Chuadanga man hospitalised due to malfunctioning weather app
A man in Chuadanga was hospitalised with pneumonia on Thursday because he kept walking around the district town in a sleeveless shirt and shorts even as the mercury had dipped to below 7 degrees Celsius, the lowest recorded temperature this season.
Smart Latif, 27, was admitted to hospital after he was found violently shaking and shivering on the ground in front of the Chuadanga rail station around 11:00am. People who took him to the hospital said they heard Latif repeat the words trough chattering teeth, "But it was 28 degrees just a minute ago."
Doctors were still trying to stabilise his temperature at the time of writing.
Latif's friends and family members told this correspondent that he had always been overdependent on his smartphone, which is what led to his current condition.
He had recently gotten a brand new phone and always boasted about its features and state of the art connectivity.
"I knew something was wrong when he woke up today [Thursday] and proclaimed that winter was over," his wife Rashida told Star Satireday. "I could barely get my feet out from under the three layers of blankets and here he was, going to the roof without a shirt to see the sun rise on 'a new season'.

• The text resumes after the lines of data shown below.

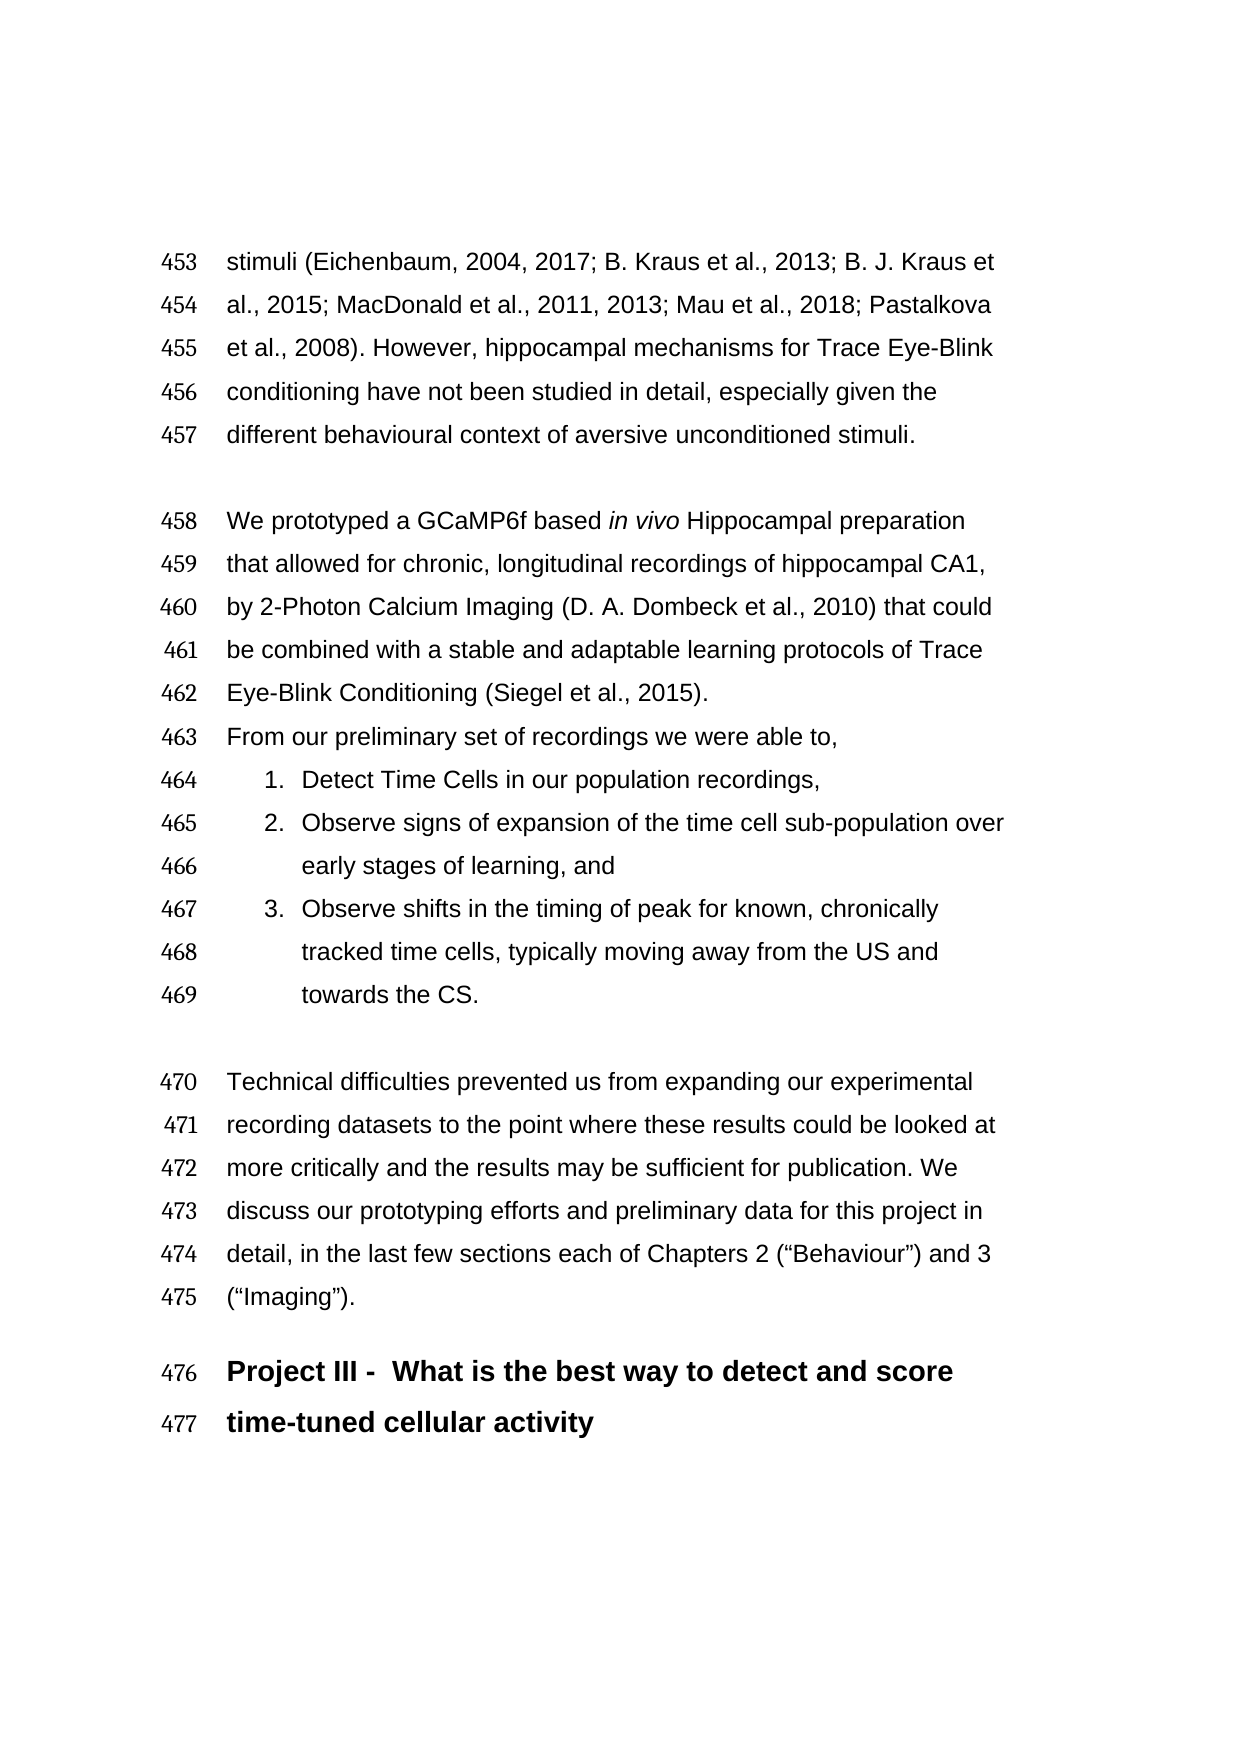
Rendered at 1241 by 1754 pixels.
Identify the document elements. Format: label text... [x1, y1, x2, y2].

list Observe shifts in the timing of peak for known, chronically tracked time cells, typically moving away from the US and towards the CS. [264, 894, 1014, 1009]
text From our preliminary set of recordings we were able to, [226, 722, 1014, 750]
list Observe signs of expansion of the time cell sub-population over early stages of learning, and [264, 808, 1014, 880]
text stimuli (Eichenbaum, 2004, 2017; B. Kraus et al., 2013; B. J. Kraus et al., 2015; MacDonald et al., 2011, 2013; Mau et al., 2018; Pastalkova et al., 2008). However, hippocampal mechanisms for Trace Eye-Blink conditioning have not been studied in detail, especially given the different behavioural context of aversive unconditioned stimuli. [226, 247, 1014, 448]
subtitle Project III - What is the best way to detect and score time-tuned cellular activity [226, 1354, 1014, 1438]
list Detect Time Cells in our population recordings, [264, 765, 1014, 793]
text We prototyped a GCaMP6f based in vivo Hippocampal preparation that allowed for chronic, longitudinal recordings of hippocampal CA1, by 2-Photon Calcium Imaging (D. A. Dombeck et al., 2010)⁠ that could be combined with a stable and adaptable learning protocols of Trace Eye-Blink Conditioning (Siegel et al., 2015). [226, 506, 1014, 707]
text Technical difficulties prevented us from expanding our experimental recording datasets to the point where these results could be looked at more critically and the results may be sufficient for publication. We discuss our prototyping efforts and preliminary data for this project in detail, in the last few sections each of Chapters 2 (“Behaviour”) and 3 (“Imaging”). [226, 1067, 1014, 1311]
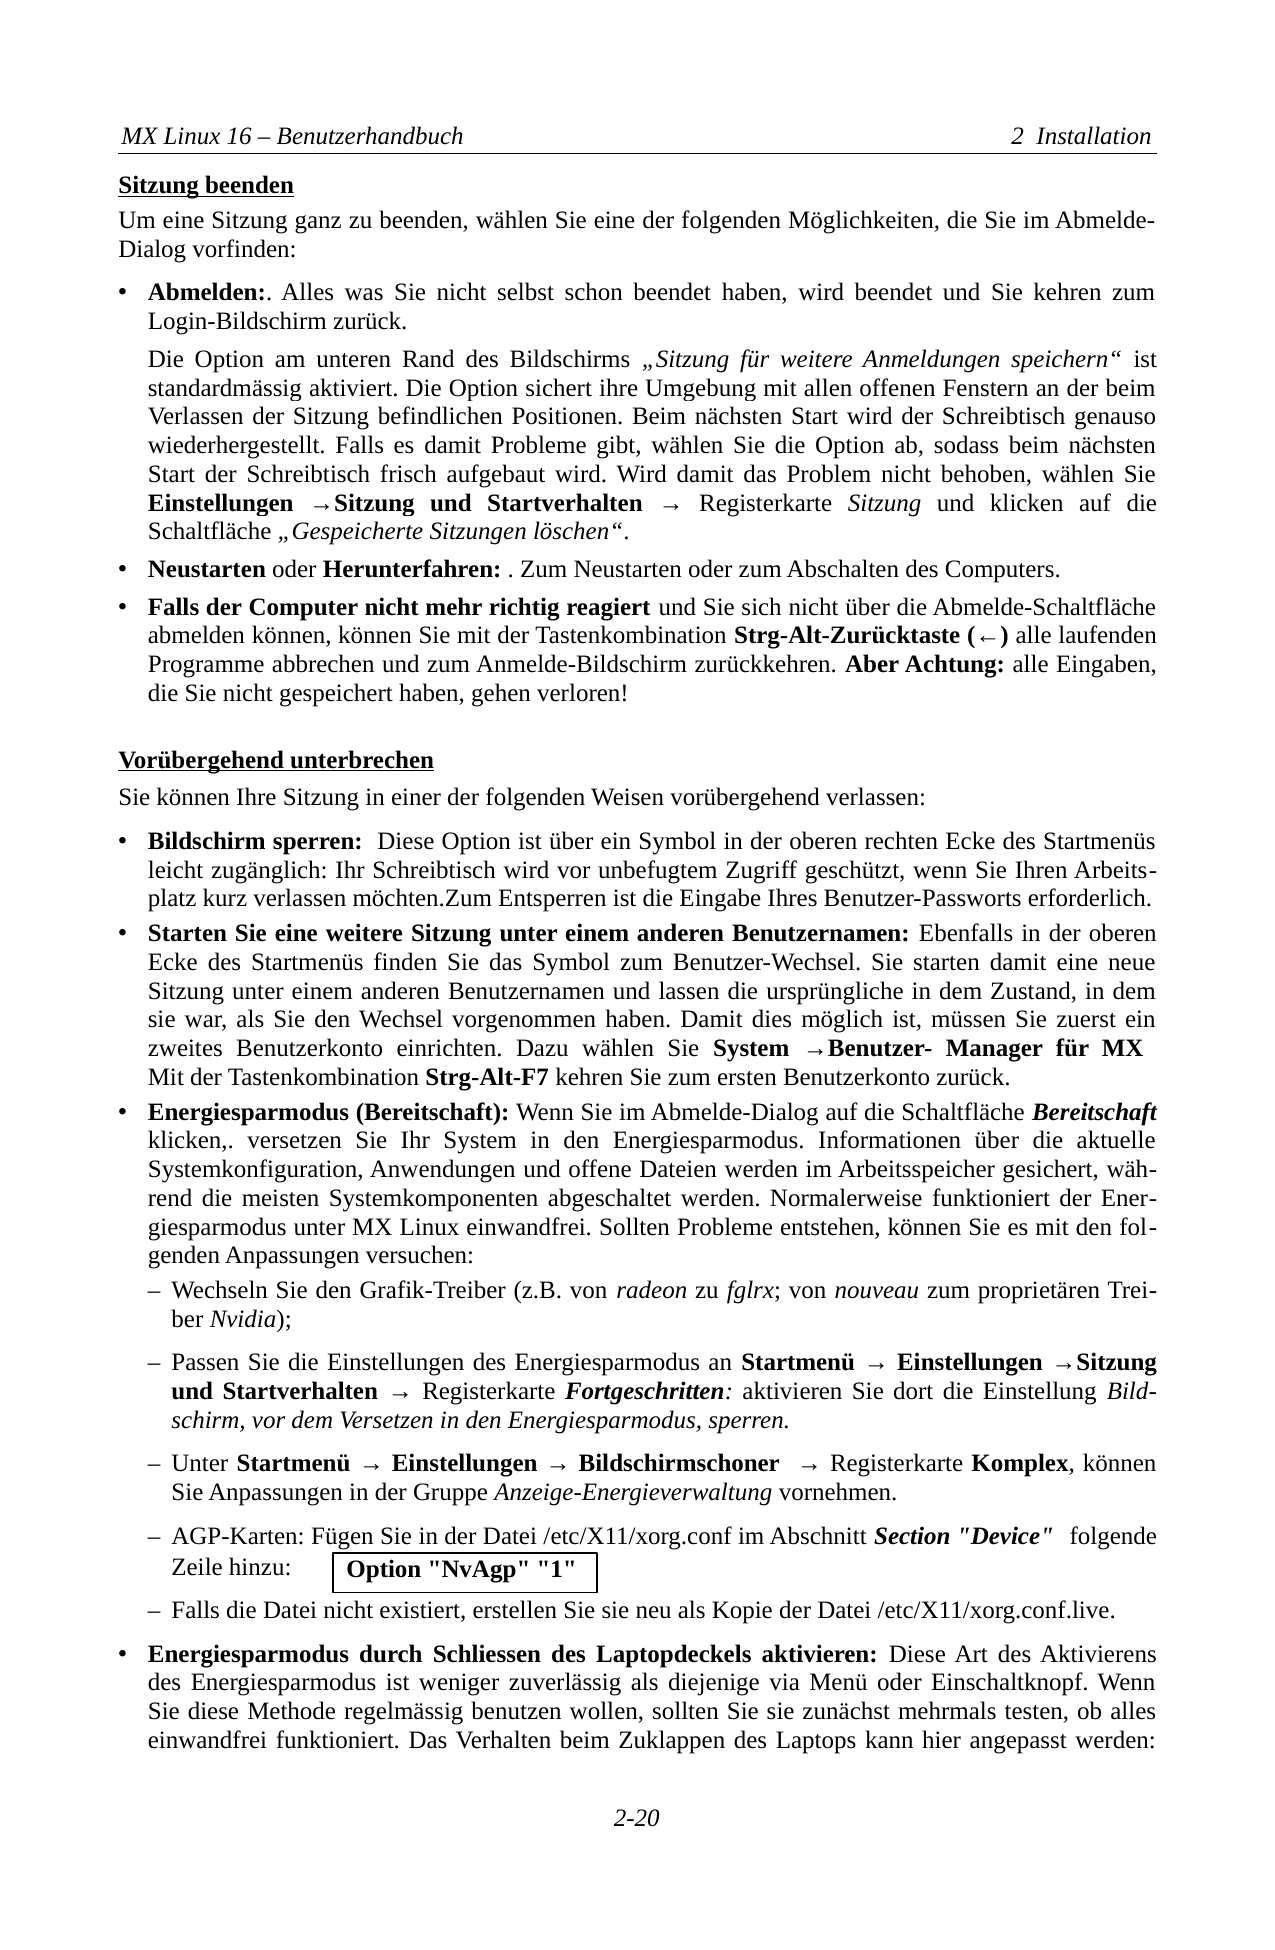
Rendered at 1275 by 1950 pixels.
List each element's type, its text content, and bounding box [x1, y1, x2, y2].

text Sie können Ihre Sitzung in einer der folgenden Weisen vorübergehend verlassen: [118, 782, 1157, 811]
list Abmelden:. Alles was Sie nicht selbst schon beendet haben, wird beendet und Sie kehren zum Login-Bildschirm zurück. [118, 277, 1157, 335]
list Unter Startmenü → Einstellungen → Bildschirmschoner → Registerkarte Komplex, können Sie Anpassungen in der Gruppe Anzeige-Energieverwaltung vornehmen. [148, 1448, 1157, 1506]
text Sitzung beenden [118, 171, 1157, 199]
list Falls der Computer nicht mehr richtig reagiert und Sie sich nicht über die Abmelde-Schaltfläche abmelden können, können Sie mit der Tastenkombination Strg-Alt-Zurücktaste (←) alle laufenden Programme abbrechen und zum Anmelde-Bildschirm zurückkehren. Aber Achtung: alle Eingaben, die Sie nicht gespeichert haben, gehen verloren! [118, 592, 1157, 707]
list Bildschirm sperren: Diese Option ist über ein Symbol in der oberen rechten Ecke des Startmenüs leicht zugänglich: Ihr Schreibtisch wird vor unbefugtem Zugriff geschützt, wenn Sie Ihren Arbeits­platz kurz verlassen möchten.Zum Entsperren ist die Eingabe Ihres Benutzer-Passworts erforderlich. [118, 826, 1157, 912]
list AGP-Karten: Fügen Sie in der Datei /etc/X11/xorg.conf im Abschnitt Section "Device" folgende Zeile hinzu: [148, 1521, 1157, 1580]
list Starten Sie eine weitere Sitzung unter einem anderen Benutzernamen: Ebenfalls in der oberen Ecke des Startmenüs finden Sie das Symbol zum Benutzer-Wechsel. Sie starten damit eine neue Sitzung unter einem anderen Benutzernamen und lassen die ursprüngliche in dem Zustand, in dem sie war, als Sie den Wechsel vorgenommen haben. Damit dies möglich ist, müssen Sie zuerst ein zweites Benutzerkonto einrichten. Dazu wählen Sie System →Benutzer- Manager für MX Mit der Tastenkombination Strg-Alt-F7 kehren Sie zum ersten Benutzerkonto zurück. [118, 918, 1157, 1091]
list Wechseln Sie den Grafik-Treiber (z.B. von radeon zu fglrx; von nouveau zum proprietären Trei­ber Nvidia); [148, 1275, 1157, 1333]
text Um eine Sitzung ganz zu beenden, wählen Sie eine der folgenden Möglichkeiten, die Sie im Abmelde-Dialog vorfinden: [118, 205, 1157, 263]
list Energiesparmodus durch Schliessen des Laptopdeckels aktivieren: Diese Art des Aktivierens des Energiesparmodus ist weniger zuverlässig als diejenige via Menü oder Einschaltknopf. Wenn Sie diese Methode regelmässig benutzen wollen, sollten Sie sie zunächst mehrmals testen, ob alles ein­wandfrei funktioniert. Das Verhalten beim Zuklappen des Laptops kann hier angepasst werden: [118, 1639, 1157, 1754]
list Passen Sie die Einstellungen des Energiesparmodus an Startmenü → Einstellungen →Sitzung und Startverhalten → Registerkarte Fortgeschritten: aktivieren Sie dort die Einstellung Bild­schirm, vor dem Versetzen in den Energiesparmodus, sperren. [148, 1347, 1157, 1434]
text Vorübergehend unterbrechen [118, 745, 1157, 774]
list Neustarten oder Herunterfahren: . Zum Neustarten oder zum Abschalten des Computers. [118, 554, 1157, 583]
text Die Option am unteren Rand des Bildschirms „Sitzung für weitere Anmeldungen speichern“ ist standardmässig aktiviert. Die Option sichert ihre Umgebung mit allen offenen Fenstern an der beim Verlassen der Sitzung befindlichen Positionen. Beim nächsten Start wird der Schreibtisch genauso wiederhergestellt. Falls es damit Probleme gibt, wählen Sie die Option ab, sodass beim nächsten Start der Schreibtisch frisch aufgebaut wird. Wird damit das Problem nicht behoben, wählen Sie Einstellungen →Sitzung und Startverhalten → Registerkarte Sitzung und klicken auf die Schaltfläche „Gespeicherte Sitzungen löschen“. [148, 344, 1157, 545]
list Energiesparmodus (Bereitschaft): Wenn Sie im Abmelde-Dialog auf die Schaltfläche Bereitschaft klicken,. versetzen Sie Ihr System in den Energiesparmodus. Informationen über die aktuelle Systemkonfiguration, Anwendungen und offene Dateien werden im Arbeitsspeicher gesichert, wäh­rend die meisten Systemkomponenten abgeschaltet werden. Normalerweise funktioniert der Ener­gie­sparmodus unter MX Linux einwandfrei. Sollten Probleme entstehen, können Sie es mit den fol­gen­den Anpassungen versuchen: [118, 1097, 1157, 1269]
list Falls die Datei nicht existiert, erstellen Sie sie neu als Kopie der Datei /etc/X11/xorg.conf.live. [148, 1595, 1157, 1624]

"I told him that it was less than 10 degrees and even showed him my phone where the weather app showed the temperature, but because my phone was from an 'inferior competitor', he refused to believe me, and became even more insistent that it was indeed 28 degrees, as displayed on his 'best smartphone of 2022'.
"When I tried telling him that there must be no internet on his phone, he said that there was no internet on mine and stormed out."
From what could be gathered after talking to his friends and family, Smart Latif's weather app was displaying old data and at the same time his mobile data had run out.
"His wife called me around 9:30am in the morning, saying that Latif had gone out wearing shorts and a sleeveless shirt, and that I had to save him. I tried calling him on WhatsApp, but the call wouldn't go through," said Mansur, Latif's friend.
Mansur said he had called Rashida back, on WhatsApp, and learned that Latif's phone had no data connection.
"Rashida promised that she would pay me back if I sent Latif some data, so around 11:00am, I did."
"I immediately noticed him because, come on, he was walking around in shorts when everyone else was covered up like it was the North Pole," said Mehdi, a porter at the station.
"I saw him take his phone out, look at the screen, scream out and then fall to the floor shivering."